Sitting above my desk is a display shelf of small gifts and unique items. One of these is a piece of baggywrinkle. Don’t know what that is? It’s a particular rope product made for sailing vessels, fishing boats, and other craft. The bosun makes it by unlaying rope and then braiding the result together. It looks like someone lost their beard. Its use was to prevent chafing between lines or between lines and sails. Rubbing together created wear, wear opened the path for the failure of the parts rubbing. You used anti-chafing gear like baggywrinkle to stop that.
Well, the baggywringle was new.but it was created out of the old. The old line got reutilized to make new products for use onboard the ship. Baggywrinkle was one of those products. A rope parted? The bosun spliced it. Anyone rated Able Bodied Seaman would have been able to do basic ropework.
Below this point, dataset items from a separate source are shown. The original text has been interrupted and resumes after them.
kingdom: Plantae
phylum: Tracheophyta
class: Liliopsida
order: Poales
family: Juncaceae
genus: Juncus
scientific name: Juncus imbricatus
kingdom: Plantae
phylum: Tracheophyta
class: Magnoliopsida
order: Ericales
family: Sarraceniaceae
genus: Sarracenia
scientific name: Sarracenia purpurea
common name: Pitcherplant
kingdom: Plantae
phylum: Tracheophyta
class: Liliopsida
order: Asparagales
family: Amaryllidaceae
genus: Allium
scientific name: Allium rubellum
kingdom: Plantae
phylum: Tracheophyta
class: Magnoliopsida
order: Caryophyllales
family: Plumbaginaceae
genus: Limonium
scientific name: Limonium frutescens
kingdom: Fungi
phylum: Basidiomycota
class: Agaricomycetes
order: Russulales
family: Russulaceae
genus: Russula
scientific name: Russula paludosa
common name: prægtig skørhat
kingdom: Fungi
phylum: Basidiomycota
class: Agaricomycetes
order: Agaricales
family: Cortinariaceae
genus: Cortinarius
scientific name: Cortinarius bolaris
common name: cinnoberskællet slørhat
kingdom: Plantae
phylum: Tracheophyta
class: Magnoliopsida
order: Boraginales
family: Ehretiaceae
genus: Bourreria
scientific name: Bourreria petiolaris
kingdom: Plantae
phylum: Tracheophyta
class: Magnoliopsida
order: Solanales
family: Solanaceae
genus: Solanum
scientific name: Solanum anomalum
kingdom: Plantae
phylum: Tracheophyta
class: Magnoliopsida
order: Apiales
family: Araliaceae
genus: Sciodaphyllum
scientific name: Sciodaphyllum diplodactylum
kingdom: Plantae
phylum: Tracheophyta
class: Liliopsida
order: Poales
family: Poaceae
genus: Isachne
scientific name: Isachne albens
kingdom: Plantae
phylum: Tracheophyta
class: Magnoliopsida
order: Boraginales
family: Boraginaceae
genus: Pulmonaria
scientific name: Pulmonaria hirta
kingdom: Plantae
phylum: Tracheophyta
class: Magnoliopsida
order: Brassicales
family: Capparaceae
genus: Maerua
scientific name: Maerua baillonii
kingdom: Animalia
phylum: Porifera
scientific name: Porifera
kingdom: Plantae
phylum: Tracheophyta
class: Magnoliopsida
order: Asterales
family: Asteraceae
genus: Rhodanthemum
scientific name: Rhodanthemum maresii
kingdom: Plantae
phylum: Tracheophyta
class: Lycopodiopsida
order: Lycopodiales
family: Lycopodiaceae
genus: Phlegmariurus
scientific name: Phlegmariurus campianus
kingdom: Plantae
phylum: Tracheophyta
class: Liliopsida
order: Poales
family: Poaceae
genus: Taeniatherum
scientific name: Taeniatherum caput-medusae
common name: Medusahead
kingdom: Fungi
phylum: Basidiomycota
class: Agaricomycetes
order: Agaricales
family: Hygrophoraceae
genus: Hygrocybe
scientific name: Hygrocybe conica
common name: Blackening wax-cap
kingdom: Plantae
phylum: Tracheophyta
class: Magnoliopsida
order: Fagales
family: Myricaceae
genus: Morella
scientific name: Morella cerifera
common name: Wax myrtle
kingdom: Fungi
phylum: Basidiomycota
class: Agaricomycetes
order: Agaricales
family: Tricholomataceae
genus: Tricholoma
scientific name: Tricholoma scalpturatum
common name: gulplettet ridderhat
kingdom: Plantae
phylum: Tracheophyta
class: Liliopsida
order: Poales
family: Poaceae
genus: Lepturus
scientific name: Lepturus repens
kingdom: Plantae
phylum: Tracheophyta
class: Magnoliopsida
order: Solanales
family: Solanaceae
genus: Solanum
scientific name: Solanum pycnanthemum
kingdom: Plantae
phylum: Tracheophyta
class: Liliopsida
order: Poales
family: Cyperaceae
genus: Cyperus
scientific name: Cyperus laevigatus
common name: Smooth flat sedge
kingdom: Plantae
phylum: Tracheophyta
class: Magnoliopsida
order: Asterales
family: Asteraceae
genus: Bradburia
A rope was not the only thing, reused. When sails passed their useful life, the canvas could recycle into a variety of products. The list of items that you can fashion from sail is long: Small bags, ditty bags, for seamen to hold personal possessions, seabags for carrying around more substantial objects, hats, and even clothing.
Cooking grease found use as a dressing for the masts aiding mast hoops on their journey up and down with the sails.
In the 19th century, a sailing vessel could be very close to a closed system once out of sight of land. Making something new out of old was a necessity. This reuse extended into the sailor’s art—pieces of line, seashells, fragments of wood, and on whalers baleen and teeth.
Sailors fabricated models of ships from materials scavenged onboard.

Sailor’s – being superior sorts- were well in advance of the modern world when it came to reducing, reusing, and recycling. They made new from old.